Saturday, June 20, 2009

Window to the past

I have been doing a fair bit of reflecting lately, into the past, into who I was 10, 5 or even 2 years ago. This has been predicated by two main events, maybe three

The first is that on this coming Tuesday I will be at the airport to farewell one of the most influential women in my life at the moment, after my family. For the last two years my emotional and spiritual growth has been the burden / responsibility of one Jodi Mac, and looking back to two years ago is a scary thing. It is going to be hard to say goodbye because I can see how far I’ve grown emotionally and spiritually in this last year, and more than that I can see how much farther I have to go now, and thanks so much to her I have learnt to not build barriers around myself, but instead to trust, to let people in, so that God can bring into my life more beautiful women who can inspire me and love me, and who I can love and serve in return, so that we can together fight to follow Christ. I am healthier because of God’s work through you Jodi Mac, thankyou for being you (and not just in terms of being a fitness freak who inspires me to physically healthiness, but for being someone who is willing to look inwardly, to be real about needing people, and to be excited about being a daughter lovingly made by the Creator).

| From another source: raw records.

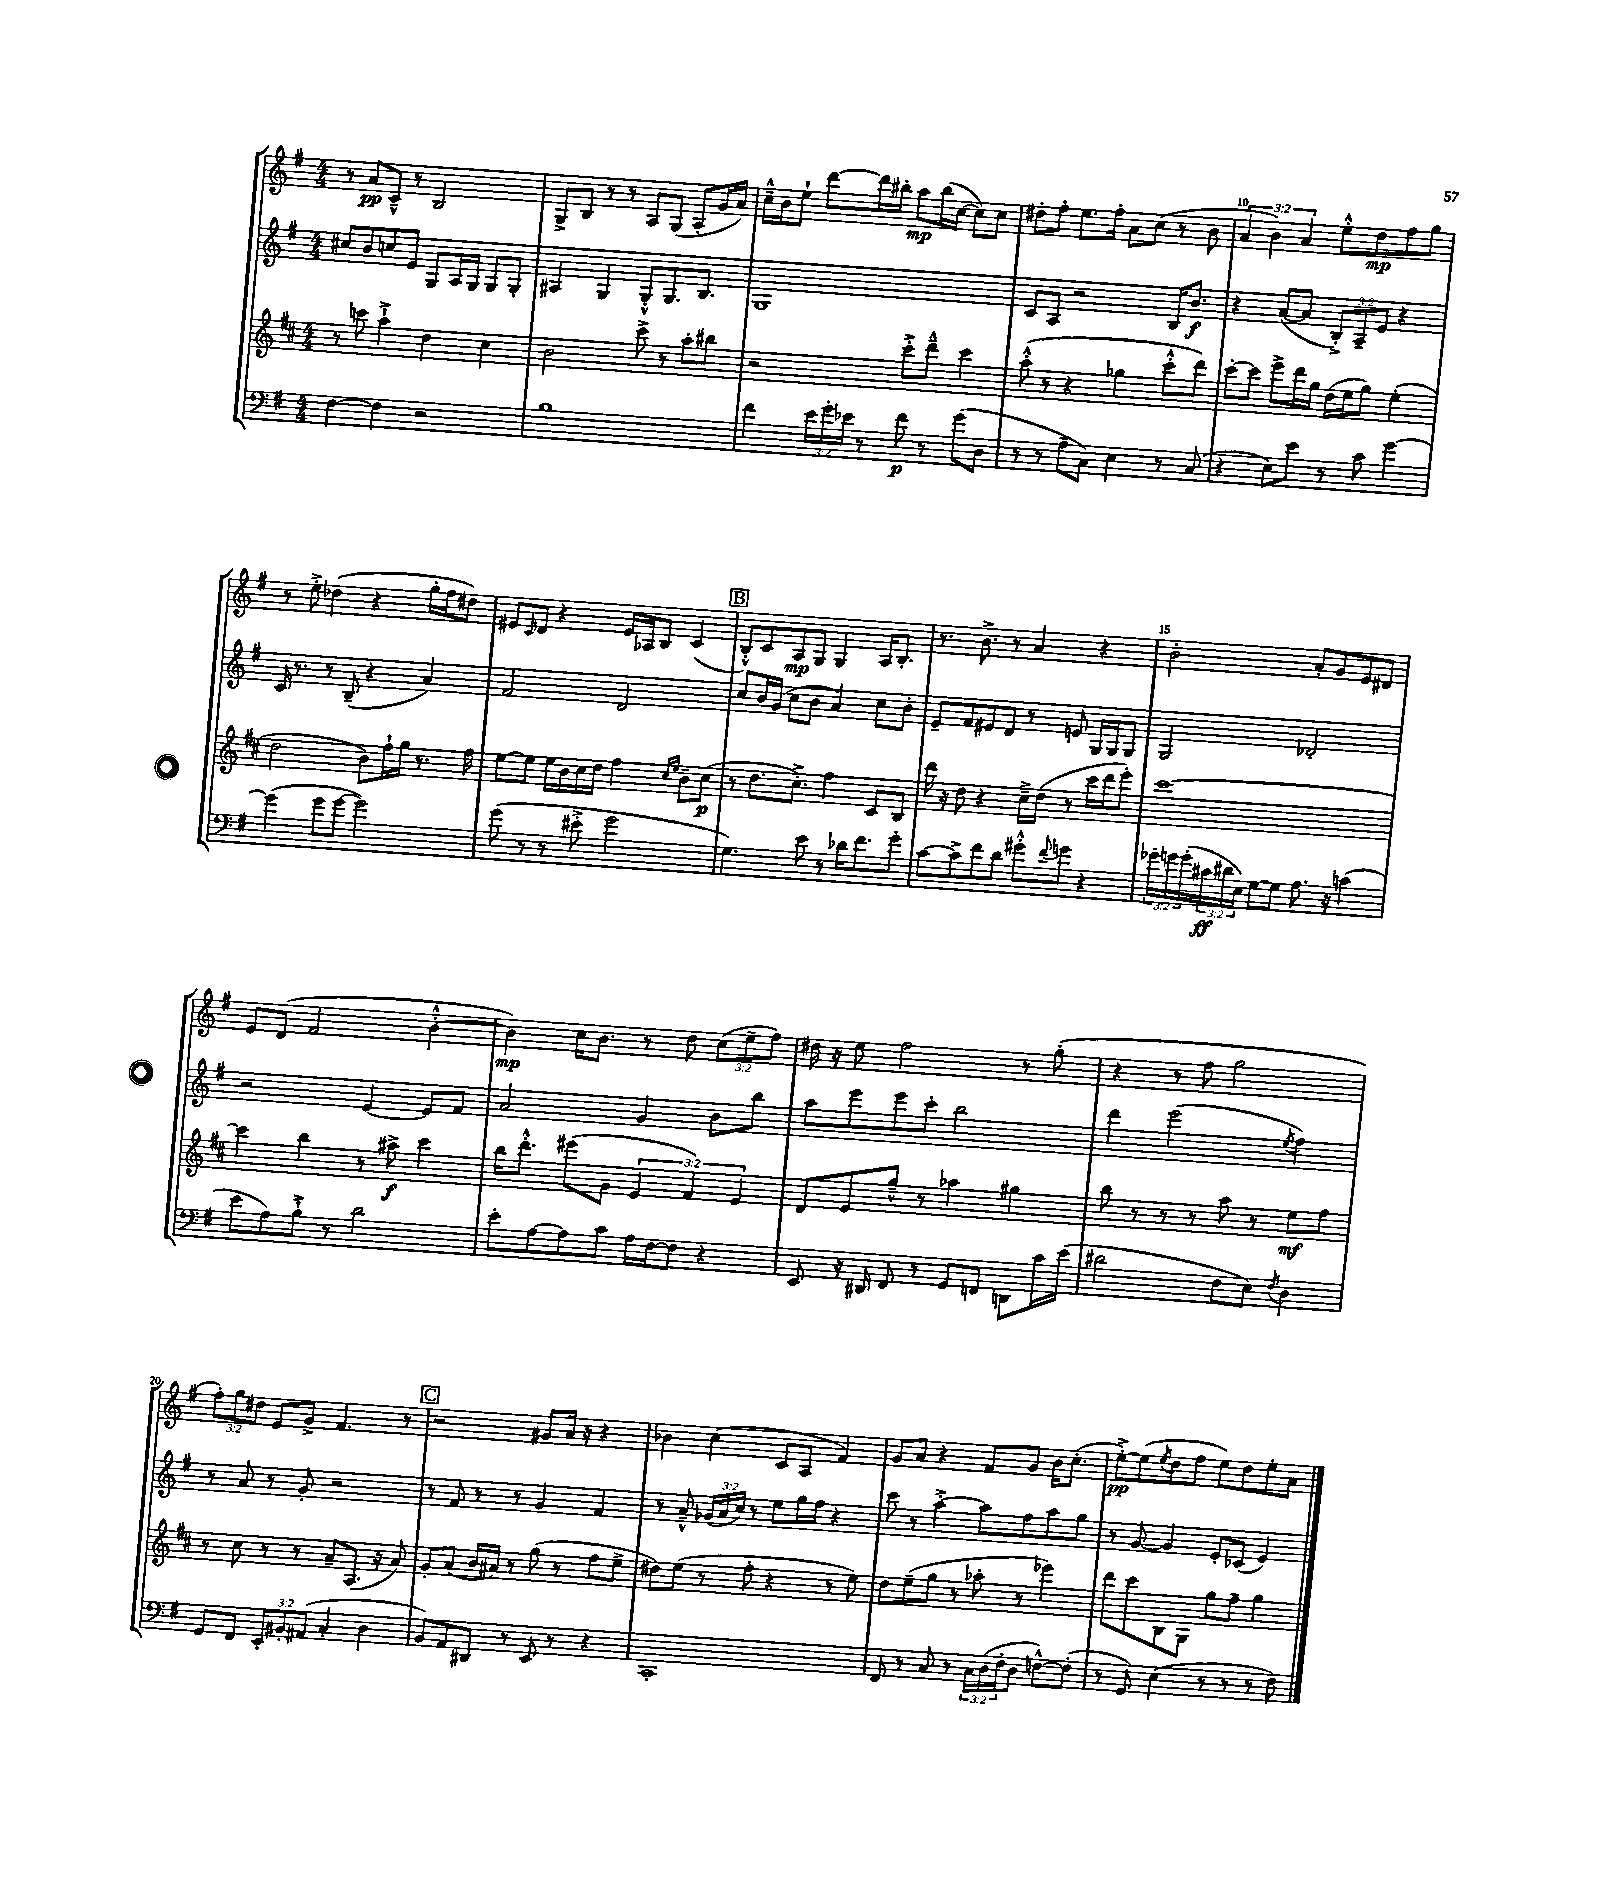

**kern	**dynam	**kern	**dynam	**kern	**dynam	**kern	**dynam
*part4	*part4	*part3	*part3	*part2	*part2	*part1	*part1
*staff4	*staff4	*staff3	*staff3	*staff2	*staff2	*staff1	*staff1
*clefF4	*	*clefG2	*	*clefG2	*	*clefG2	*
*k[f#]	*	*k[f#c#]	*	*k[f#]	*	*k[f#]	*
*M4/4	*	*M4/4	*	*M4/4	*	*M4/4	*
=6	=6	=6	=6	=6	=6	=6	=6
[4F#\	.	8r	.	8cc#X/L	.	8r	.
.	.	8cccn\	.	8b/	.	8a/L	pp
4F#\]	.	4aa`^\	.	8ccn/	.	8c~^^/J	.
.	.	.	.	8e/J	.	8r	.
2r	.	4dd\	.	8G/L	.	2B/	.
.	.	.	.	16A/L	.	.	.
.	.	.	.	16G/JJ	.	.	.
.	.	4cc#\	.	8G/L	.	.	.
.	.	.	.	8G'/J	.	.	.
=7	=7	=7	=7	=7	=7	=7	=7
1B	.	2b\	.	4A#X/	.	8G^/L	.
.	.	.	.	.	.	8B/J	.
.	.	.	.	4G/	.	8r	.
.	.	.	.	.	.	8r	.
.	.	8ccc#^\	.	8G'^^/L	.	8A/L	.
.	.	8r	.	8.G/	.	(8G/J	.
.	.	8aa'\L	.	.	.	8A'/L	.
.	.	.	.	8.B/J	.	.	.
.	.	8bb#X\J	.	.	.	16g/L	.
.	.	.	.	.	.	16a/JJ)	.
=8	=8	=8	=8	=8	=8	=8	=8
4f#\	.	2r	.	1G	.	16cc~^^\LL	.
.	.	.	.	.	.	16b\J	.
.	.	.	.	.	.	8ee`\J	.
24e\LL	.	.	.	.	.	[8ddd\L	.
24g'\	.	.	.	.	.	.	.
24e-X\JJ	.	.	.	.	.	.	.
8r	.	.	.	.	.	16ddd\L]	.
.	.	.	.	.	.	16bb#X'\JJ	.
8f#\	p	8ccc#'^\L	.	.	.	8aa\L	mp
8r	.	8ddd~^^\J	.	.	.	(16bb#\L	.
.	.	.	.	.	.	[16cc\JJ	.
(8g\L	.	4ccc#\	.	.	.	8cc\L])	.
8D\J	.	.	.	.	.	8cc\J	.
=9	=9	=9	=9	=9	=9	=9	=9
8r	.	(8aa'^^\	.	8c/L	.	8dd#X'\L	.
8r	.	8r	.	8A/J	.	8ff#'\J	.
8A~\L	.	4r	.	2r	.	8.ee\L	.
8C\J)	.	.	.	.	.	.	.
.	.	.	.	.	.	16ff#'\Jk	.
4E\	.	4gg-X\	.	.	.	8a\L	.
.	.	.	.	.	.	(8cc\J	.
8r	.	8ccc#'^^\L	.	16B/KL	.	8r	.
.	.	.	.	8.b/J	f	.	.
(8C/	.	8ddd\J)	.	.	.	8b\	.
=10	=10	=10	=10	=10	=10	=10	=10
4r	.	[8ccc#'\L	.	4r	.	6a/	.
.	.	8ccc#\J]	.	.	.	.	.
.	.	.	.	.	.	6b\)	.
8E\L)	.	8eee^\L	.	([8a/L	.	.	.
.	.	.	.	.	.	6a/	.
8e\J	.	16ddd\L	.	8a/J]	.	.	.
.	.	16gg\JJ	.	.	.	.	.
8r	.	(16dd\LL	.	12B'^/L)	.	8ee'^^\L	.
.	.	16ee\J	.	.	.	.	.
.	.	.	.	12A~/	.	.	.
8c\	.	8gg\J)	.	.	.	8dd\	mp
.	.	.	.	12e/J	.	.	.
[4g\	.	(4ee'\	.	4r	.	8ff#\	.
.	.	.	.	.	.	8gg\J	.
!!LO:LB:g=z
=11	=11	=11	=11	=11	=11	=11	=11
(4g\]	.	2dd\	.	16c/	.	8r	.
.	.	.	.	8.r	.	.	.
.	.	.	.	.	.	8ee'^\	.
8g\L	.	.	.	8r	.	(4dd-X\	.
[8g\J	.	.	.	(8B~/	.	.	.
2g\])	.	8b\L)	.	4r	.	4r	.
.	.	16ff#`\L	.	.	.	.	.
.	.	16gg\JJ	.	.	.	.	.
.	.	8.r	.	4a/)	.	16gg'\LL	.
.	.	.	.	.	.	16ff#\J	.
.	.	.	.	.	.	8dd#X\J)	.
.	.	16ff#\	.	.	.	.	.
=12	=12	=12	=12	=12	=12	=12	=12
(8g\	.	[8ee\L	.	2f#/	.	8e#X/L	.
.	.	.	.	.	.	16qqc/	.
8r	.	8ee\J]	.	.	.	8d/J	.
8r	.	16ee\LL	.	.	.	4r	.
.	.	16b\	.	.	.	.	.
8e#X'^\	.	16cc#\	.	.	.	.	.
.	.	16dd\JJ	.	.	.	.	.
2g\	.	4ff#\	.	2d/	.	16e#/LL	.
.	.	.	.	.	.	16A-X/J	.
.	.	.	.	.	.	8B/J	.
.	.	16qqcc#/LL	.	.	.	.	.
.	.	16qqee/JJ	.	.	.	.	.
.	.	8b~\L	.	.	.	(4c/	.
.	.	(8cc#\J	p	.	.	.	.
!!LO:REH:place=s1:t=B
=13	=13	=13	=13	=13	=13	=13	=13
4.G\)	.	8r	.	8cc/L	.	8B'^^/L)	.
.	.	8.dd\L	.	16b/L	.	8c/	.
.	.	.	.	(16g/JJ	.	.	.
.	.	.	.	8cc\L	.	8A/	mp
.	.	8.cc#'^\J)	.	.	.	.	.
8e\	.	.	.	8b\J	.	8G/J	.
8r	.	4ff#\	.	4a/)	.	4G/	.
16d-X\KL	.	.	.	.	.	.	.
8.f#\	.	.	.	.	.	.	.
.	.	8c#/L	.	8cc\L	.	16A/KL	.
.	.	.	.	.	.	8.B'/J	.
8g'\J	.	8B/J	.	8b'\J	.	.	.
=14	=14	=14	=14	=14	=14	=14	=14
[8c\L	.	16ddd\	.	8e~/L	.	8.r	.
.	.	16r	.	.	.	.	.
8c^\]	.	8dd\	.	8f#/	.	.	.
.	.	.	.	.	.	8.b^\	.
8f#\	.	4r	.	8e#X/	.	.	.
8d\J	.	.	.	8d/J	.	8r	.
8g#X'^^\L	.	16cc#~^\LL	.	8r	.	4a/	.
.	.	(16dd\JJ	.	.	.	.	.
8qqf#/	.	.	.	.	.	.	.
8gn\J	.	8r	.	8en/	.	.	.
4r	.	16ccc#\LL	.	16G/LL	.	4r	.
.	.	16ddd\J	.	16G/J	.	.	.
.	.	8eee'\J)	.	8G/J	.	.	.
=15	=15	=15	=15	=15	=15	=15	=15
24g-X'\LL	.	[1ccc#	.	2G/	.	2b'\	.
24gn\	.	.	.	.	.	.	.
(24g'\	.	.	.	.	.	.	.
24c#X\	ff	.	.	.	.	.	.
24d#X\	.	.	.	.	.	.	.
24E\JJ)	.	.	.	.	.	.	.
[8G\L	.	.	.	.	.	.	.
8G\J]	.	.	.	.	.	.	.
8.A\	.	.	.	2d-X'/	.	8a'/L	.
.	.	.	.	.	.	8g/	.
16r	.	.	.	.	.	.	.
(4cn\	.	.	.	.	.	8e/	.
.	.	.	.	.	.	8d#X/J	.
!!LO:LB:g=z
=16	=16	=16	=16	=16	=16	=16	=16
8e\L	.	4ccc#\]	.	2r	.	8e/L	.
8A\)	.	.	.	.	.	(8d/J	.
8B`^\J	.	4bb\	.	.	.	2f#/	.
8r	.	.	.	.	.	.	.
2d\	.	8r	.	[4e/	.	.	.
.	.	8aa#X^\	f	.	.	.	.
.	.	4ccc#\	.	8e/L]	.	[4b'^^\	.
.	.	.	.	8f#/J	.	.	.
=17	=17	=17	=17	=17	=17	=17	=17
8e'\L	.	16bb\KL	.	2a/	.	4b\])	mp
.	.	8.ddd'^^\J	.	.	.	.	.
[8A\	.	.	.	.	.	.	.
8A\]	.	(8eee#X\L	.	.	.	16cc\KL	.
.	.	.	.	.	.	8.b\J	.
8c\J	.	8g\J	.	.	.	.	.
16A\LL	.	6e/	.	4g/	.	8r	.
[16F#\J	.	.	.	.	.	.	.
8F#\J]	.	.	.	.	.	8dd\	.
.	.	6f#/)	.	.	.	.	.
4r	.	.	.	8b\L	.	(12cc\L	.
.	.	6e/	.	.	.	12ee~\	.
.	.	.	.	8bb\J	.	.	.
.	.	.	.	.	.	12ff#\J)	.
=18	=18	=18	=18	=18	=18	=18	=18
8EE/	.	8d/L	.	8aa\L	.	16dd#X\	.
.	.	.	.	.	.	16r	.
16r	.	8e/	.	8eee\	.	8ee\	.
16DD#X/	.	.	.	.	.	.	.
8FF#/	.	8gg~^^/J	.	8eee\	.	2ff#\	.
8r	.	8r	.	8ccc'\J	.	.	.
8GG/L	.	4aa-X\	.	2bb\	.	.	.
8FFn/J	.	.	.	.	.	.	.
8DDn\L	.	4gg#X\	.	.	.	8r	.
16c\L	.	.	.	.	.	(8gg'\	.
(16e\JJ	.	.	.	.	.	.	.
=19	=19	=19	=19	=19	=19	=19	=19
2d#X\	.	8bb\	.	4ddd\	.	4r	.
.	.	8r	.	.	.	.	.
.	.	8r	.	(2eee\	.	8r	.
.	.	8r	.	.	.	8ff#\	.
8F#\L	.	8aa\	.	.	.	2gg\	.
8E\J)	.	8r	.	.	.	.	.
8qF#/	.	.	.	8qee/	.	.	.
4D\	.	8ee\L	mf	4ff#\)	.	.	.
.	.	8ff#\J	.	.	.	.	.
!!LO:LB:g=z
=20	=20	=20	=20	=20	=20	=20	=20
8GG/L	.	8r	.	8r	.	12ff#'\L)	.
.	.	.	.	.	.	12gg\	.
8FF#/J	.	8cc#\	.	8a/	.	.	.
.	.	.	.	.	.	12dd#X\J	.
12EE'/L	.	8r	.	8r	.	8e/L	.
12BB#X'/	.	.	.	.	.	.	.
.	.	8r	.	8g'/	.	8g^/J	.
(12AA#X/J	.	.	.	.	.	.	.
4C'/	.	8a~/L	.	2r	.	4.f#/	.
.	.	(8.A/J	.	.	.	.	.
4D\	.	.	.	.	.	.	.
.	.	16r	.	.	.	.	.
.	.	8a/)	.	.	.	8r	.
!!LO:REH:place=s1:t=C
=21	=21	=21	=21	=21	=21	=21	=21
8BB/L)	.	8g'/L	.	8r	.	2r	.
8AA/	.	(8a/J	.	8f#/	.	.	.
8DD#X/J	.	16b/LL	.	8r	.	.	.
.	.	16a#X/JJ)	.	.	.	.	.
8r	.	8r	.	8r	.	.	.
8EE/	.	(8gg\	.	4g/	.	8g#X/L	.
8r	.	8r	.	.	.	16a/Jk	.
.	.	.	.	.	.	16r	.
4r	.	8ff#\L	.	4f#/	.	4r	.
.	.	8ee^\J	.	.	.	.	.
=22	=22	=22	=22	=22	=22	=22	=22
1CC'	.	8dd#X\L)	.	8r	.	4b-X\	.
.	.	(8ee\J	.	8a~^^/	.	.	.
.	.	8r	.	(24g-X/LL	.	(4cc\	.
.	.	.	.	24a/	.	.	.
.	.	.	.	24cc/JJ)	.	.	.
.	.	8ff#'\	.	8r	.	.	.
.	.	4r	.	8ee\L	.	8c/L	.
.	.	.	.	16gg\L	.	8A/J	.
.	.	.	.	16ff#\JJ	.	.	.
.	.	8r	.	4r	.	4f#/)	.
.	.	8ee\)	.	.	.	.	.
=23	=23	=23	=23	=23	=23	=23	=23
8FF#/	.	8dd\L	.	8ccc\	.	8g/L	.
8r	.	(8ee~\	.	8r	.	8a/J	.
8C/	.	8gg\J	.	[4aa'^\	.	4r	.
8r	.	8r	.	.	.	.	.
24C\LL	.	8aa-X'\	.	8aa\L]	.	8f#/L	.
(24D\	.	.	.	.	.	.	.
24F#'\J	.	.	.	.	.	.	.
8D\J	.	8r	.	8ff#\	.	8g/J	.
[8Fn^^\L)	.	4eee-X\)	.	8aa\	.	16b\KL	.
.	.	.	.	.	.	(8.cc'\J	.
(8F'\J]	.	.	.	8gg\J	.	.	.
=24	=24	=24	=24	=24	=24	=24	=24
8r	.	8ddd\L	.	8r	.	[8ee'^\L)	pp
8GG/)	.	8ccc#\	.	[8g/	.	(8ee\]	.
.	.	.	.	.	.	8qee/	.
(4E\	.	8B\	.	4g/]	.	8dd\	.
.	.	8G\J	.	.	.	8ff#\J	.
8r	.	8gg\L	.	8e'/L	.	8ee\L)	.
8r	.	8ff#~\J	.	(8c-X/J	.	8dd\	.
8r	.	4gg\	.	4e/)	.	8ee'\	.
8F#\)	.	.	.	.	.	8a\J	.
==	==	==	==	==	==	==	==
*-	*-	*-	*-	*-	*-	*-	*-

The second is today my old credo small group (FINALLY) caught up. 2004, second semester, I had become a Christian earlier that year, but still thought I knew it all. These are the people who inspired me on in godliness and maturity, particularly to have guys who were so counter cultural - who valued relationships, who were loving and respectful towards women as sisters, and who sought to see people and themselves walk closer to God. Today I was reminded so much of the blessings of all these people in my life, even if I haven’t seen them in too long, the impact from almost 5 years ago is still working at me.




There are times when I am just so thankful for the weaknesses God has put in me, because they force me to need others, to be a part of the body of believers, rather than thinking I can go it alone. There are so many other people in my life who love and inspire me, listing them all would not give due honour to their place in my life, but if you seek to love people and build them up, then I just want to say thankyou. Thankyou for those with generous hearts and minds to give me a moment of your time, a hug when I need one, to buy me lunch when I’m low on cash. Thankyou for those who work up the courage to rebuke me in love, even though it hurts you and me, its a tear that heals stronger both in our relationship together and our relationships with God.

It reminds me of that bit in Hebrews ch10 : And let us be concerned about one another in order to promote love and good works, not staying away from our meetings, as some habitually do, but encouraging each other, and all the more as you see the day drawing near.


Thankyou for being my brothers and sisters as we throw off all that weighs us down or so easily ensnares so that we may run this race with our eyes fixed on Jesus.